In the meat case at Village Fresh Market there is a bowl in the back, behind the rib eye and rack of lamb, filled with this potato sausage. While the sausage seemingly blends in with the other meat offerings, individuals travel from Fresno to the Bay Area to purchase it, just one of many traditions in the Swedish culture for families near and far.
“When the early Swedes came over it was very important to stretch their meat,” explained Stevens.
While the sausage is a versatile meat for various dishes, making it is also labor intensive. Not only does Stevens peel and cut the potatoes and onions, he also grinds the meat before mixing it together and using a hydraulic stuffer to get the mixture into a natural hog casing.
“Back in the old days, they used to use a cow horn to get the casing on,” explained Stevens, showing just how old the tradition is.

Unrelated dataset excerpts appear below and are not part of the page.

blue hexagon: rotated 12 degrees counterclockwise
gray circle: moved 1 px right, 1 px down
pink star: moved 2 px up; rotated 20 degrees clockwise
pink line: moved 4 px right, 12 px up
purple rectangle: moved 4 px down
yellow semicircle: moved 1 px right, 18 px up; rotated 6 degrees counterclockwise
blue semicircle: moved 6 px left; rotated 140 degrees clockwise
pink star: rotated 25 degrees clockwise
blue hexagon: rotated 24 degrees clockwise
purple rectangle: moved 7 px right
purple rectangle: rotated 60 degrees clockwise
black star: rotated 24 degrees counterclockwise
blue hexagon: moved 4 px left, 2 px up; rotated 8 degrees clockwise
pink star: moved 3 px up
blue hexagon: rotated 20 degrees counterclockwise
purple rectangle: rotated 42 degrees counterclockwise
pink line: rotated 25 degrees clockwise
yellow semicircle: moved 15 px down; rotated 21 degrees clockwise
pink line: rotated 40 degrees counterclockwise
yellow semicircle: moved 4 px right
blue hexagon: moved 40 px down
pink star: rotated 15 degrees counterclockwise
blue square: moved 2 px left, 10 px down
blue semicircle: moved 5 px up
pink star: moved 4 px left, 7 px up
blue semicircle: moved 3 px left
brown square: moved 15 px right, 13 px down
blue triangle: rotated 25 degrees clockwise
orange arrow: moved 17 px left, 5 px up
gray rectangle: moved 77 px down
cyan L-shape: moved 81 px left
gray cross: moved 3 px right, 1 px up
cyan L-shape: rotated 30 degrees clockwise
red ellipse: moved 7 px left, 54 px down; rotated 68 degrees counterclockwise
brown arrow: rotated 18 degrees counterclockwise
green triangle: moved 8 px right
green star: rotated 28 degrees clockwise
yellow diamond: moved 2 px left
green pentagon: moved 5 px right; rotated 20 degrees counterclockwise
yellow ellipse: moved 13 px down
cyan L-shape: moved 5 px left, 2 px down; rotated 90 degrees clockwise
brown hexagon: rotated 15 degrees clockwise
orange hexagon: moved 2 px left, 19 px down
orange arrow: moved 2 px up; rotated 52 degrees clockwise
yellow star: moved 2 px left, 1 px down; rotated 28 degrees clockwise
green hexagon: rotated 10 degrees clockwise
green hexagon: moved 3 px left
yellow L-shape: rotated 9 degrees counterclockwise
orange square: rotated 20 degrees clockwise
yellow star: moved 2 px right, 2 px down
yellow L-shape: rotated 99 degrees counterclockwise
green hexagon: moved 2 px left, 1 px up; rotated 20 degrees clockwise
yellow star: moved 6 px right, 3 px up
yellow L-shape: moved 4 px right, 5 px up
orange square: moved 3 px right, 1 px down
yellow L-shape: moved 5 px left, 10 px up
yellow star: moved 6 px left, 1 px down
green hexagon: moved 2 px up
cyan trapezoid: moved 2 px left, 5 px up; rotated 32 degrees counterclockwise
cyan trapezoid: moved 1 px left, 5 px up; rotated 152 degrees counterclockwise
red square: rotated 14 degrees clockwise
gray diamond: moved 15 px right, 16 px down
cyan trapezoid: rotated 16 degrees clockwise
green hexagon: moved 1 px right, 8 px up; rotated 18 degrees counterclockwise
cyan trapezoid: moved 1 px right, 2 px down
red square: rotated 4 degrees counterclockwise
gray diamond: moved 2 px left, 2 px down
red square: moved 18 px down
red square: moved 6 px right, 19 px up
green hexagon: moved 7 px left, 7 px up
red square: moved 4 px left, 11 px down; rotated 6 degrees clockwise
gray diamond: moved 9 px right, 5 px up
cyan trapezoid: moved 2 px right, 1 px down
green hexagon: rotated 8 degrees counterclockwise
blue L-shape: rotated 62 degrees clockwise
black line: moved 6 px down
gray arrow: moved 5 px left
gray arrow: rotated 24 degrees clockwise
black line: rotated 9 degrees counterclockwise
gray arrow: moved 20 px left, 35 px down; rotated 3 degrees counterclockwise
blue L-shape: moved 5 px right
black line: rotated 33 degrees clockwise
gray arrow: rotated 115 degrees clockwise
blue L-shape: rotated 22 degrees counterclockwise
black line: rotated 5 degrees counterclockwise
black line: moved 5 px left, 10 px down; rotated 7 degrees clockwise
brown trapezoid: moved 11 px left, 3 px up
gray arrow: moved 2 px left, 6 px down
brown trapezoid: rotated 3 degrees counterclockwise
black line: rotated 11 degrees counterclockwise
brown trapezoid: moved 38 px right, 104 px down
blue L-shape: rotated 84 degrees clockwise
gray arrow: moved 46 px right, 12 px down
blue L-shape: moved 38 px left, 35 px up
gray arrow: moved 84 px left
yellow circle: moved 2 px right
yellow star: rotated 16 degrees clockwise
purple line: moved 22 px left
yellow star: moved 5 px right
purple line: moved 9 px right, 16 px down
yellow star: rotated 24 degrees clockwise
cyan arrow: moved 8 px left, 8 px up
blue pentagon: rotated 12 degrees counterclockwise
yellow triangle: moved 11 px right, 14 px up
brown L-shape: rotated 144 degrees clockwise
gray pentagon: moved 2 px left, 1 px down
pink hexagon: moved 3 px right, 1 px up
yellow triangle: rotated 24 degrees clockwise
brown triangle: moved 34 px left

While Stevens has continued to make the sausage for decades, he does have a helping hand from the current meat cutter at Village Fresh, Corey Laird. Working shoulder to shoulder with Laird, so far this year the duo has made three batches of Swedish potato sausage and will make three more by Christmas. While Stevens has trained half a dozen individuals over the years on how to properly make the sausage, people often find the process to be too much work.
“And it is,” said Stevens. “Not just making the sausage, but the cleanup is a chore too.”
So why does he do it?
“This is a lost art,” he says over his shoulder as he links the sausage. “Plus, it’s a hobby to me.”